Ioanna Karaoulani says

Clear, precise, simple to understand!

Thank you.

Isah says

Hi, how are the factors obtained?

Tausif says

How you get factor 1 and Factor 2 ??

atheer says

You are happy evening

I would like to ask you about your effective position on whether it is possible to use counting variables with factor analysis

thanks

Best wishes from IRAQ

Karen says

Atheer,

It’s possible. The assumption is that all variables are normally distributed. Count variables are often skewed, but not always. So check your distributions.

Lanh says

Dear Maike,

thank you so much for your clear and useful explanation. I totally understand how to apply it well.

Best wishes from Germany

upasana says

Thank you. It was easy to understand.

Morobi Mothulatshipi says

thanks a lot for the information

Mark Norman says

The article states “In every factor analysis, there are the same number of factors as there are variables”. However the table used in the example shows 6 variables and 2 factors. Why are the two numbers not equal? Does “variable” have different meanings in the statement and the table?

Thanks in advance for any clarification.

Karen says

Mark,

Because although there are as many factors as variables, they aren’t all useful. So part of the job of the data analyst is to decide how many factors are useful and therefore retained.

Alex Hamed says

This is a clear and straight forward explanation.

Alex says

This clear and straight forward explanation.

Thank you

Daniel Lim says

Thank you for the clear explanation!

Fairouz says

Thanks for the simplicity and clear info 🙂

Sarah Andalib says

Thanks. It was explained very well.

Ashenafi says

Thank you

Dr. Ramnath Takiar says

It is a well written article. If I understood correctly, we may use many questionnaire to assess some construct like Motivation. For this, I may include questions related to Work environment, Supervisor relationship, pay and other benefits, job satisfaction, training facilities etc., So there are five subcategories under which I have framed the questions. A factor analysis, if done properly should result at least in five factors. So, a factor analysis tries to stratify the questions included in the survey to homogeneous sub groups. Whether my understanding is correct?

Mark says

commendable . best explanation so far

samuel says

so if i understood it well, the FA can be used to analyse a data on “barroriers” to effective communication. That is when i have about 20 factors of the barriers to analyse. Thank you

Arslan Saleem says

God Bless you. it was an interesting, simple and understandable. it was well written and to the point. helped me a lot

Jimoh says

Thanks for your contribution of FA. It’s is helping but need a hypothesis to support it

David Akiiki Kalenzi says

Dr Maike Rahn, Thanks so much for the short explanation of what factor analysis is all about. I fully understand how to apply. I wish one day you read my piece of work.

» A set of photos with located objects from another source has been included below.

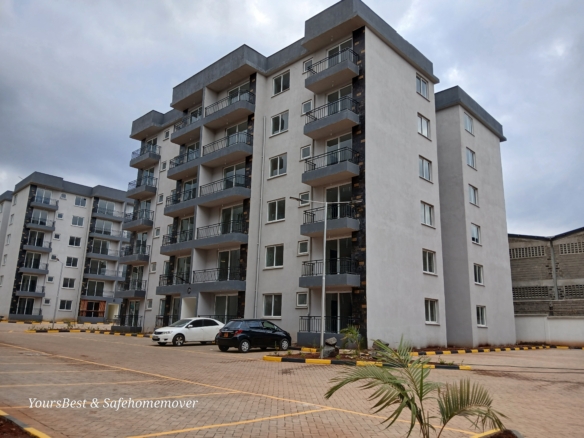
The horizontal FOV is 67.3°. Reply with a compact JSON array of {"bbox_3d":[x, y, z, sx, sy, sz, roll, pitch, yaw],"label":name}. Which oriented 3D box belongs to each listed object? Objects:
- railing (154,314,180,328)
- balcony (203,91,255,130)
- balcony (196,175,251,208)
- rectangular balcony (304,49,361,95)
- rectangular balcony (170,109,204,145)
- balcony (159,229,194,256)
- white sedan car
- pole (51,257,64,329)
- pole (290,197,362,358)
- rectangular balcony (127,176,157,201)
[{"bbox_3d":[-8.404,7.348,30.879,3.254,0.900,0.810,-11,-18,42],"label":"railing"},{"bbox_3d":[-4.467,-7.638,31.109,4.324,1.300,1.040,-11,-18,43],"label":"balcony"},{"bbox_3d":[-4.582,-1.791,29.670,4.327,1.414,0.980,-10,-17,43],"label":"balcony"},{"bbox_3d":[2.333,-8.658,25.824,3.185,1.362,1.080,-11,-18,42],"label":"rectangular balcony"},{"bbox_3d":[-7.587,-7.009,34.043,4.394,1.377,1.110,-11,-18,42],"label":"rectangular balcony"},{"bbox_3d":[-7.908,1.741,32.064,4.553,1.300,1.040,-11,-18,43],"label":"balcony"},{"bbox_3d":[-5.611,6.405,24.972,1.695,1.475,4.565,-11,-18,42],"label":"white sedan car"},{"bbox_3d":[-22.335,7.088,41.605,0.200,6.400,0.550,-11,-18,42],"label":"pole"},{"bbox_3d":[1.299,2.185,16.865,2.963,6.112,0.300,3,-13,-6],"label":"pole"},{"bbox_3d":[-13.495,-2.723,39.456,3.455,1.369,1.023,-10,-17,43],"label":"rectangular balcony"}]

Kindest regards from Queenstown in Eastern Cape-South Africa

Tamanna says

Hey, could you please name 4 psychological tests based on factor analysis, such as 16 PF and NEO, any other tests that you have come across?

Thanks.

James Tan says

I have read several articles trying to explain factor analysis. This one is the easiest to understand because it is clear and concise.

Mike says

Hi,

Is it safe to say that factor analysis is the the analysis done in seeking the relationship of demographic and the variables (dependent, mediator, moderator) in the study? or Or is it the analysis done on every items under a construct? to see the loading among the items that represent the construct.

Do help me as I still cant figure out what factor analysis is. Kindly assist. Many thanks.

Mike

Karen says

Hi Mike,

No, FA isn’t done to seek relationship between different variables in a relationship model.

Factor Analysis is a measurement model for an unmeasured variable (a construct). So it’s closer to your latter definition.

Pablo Ramos says

Thank you very much!

The clearest explanation I ever read.

Regards from Spain.

Morobi Mothulatshipi says

Thank you very much. I fully understand how to apply it.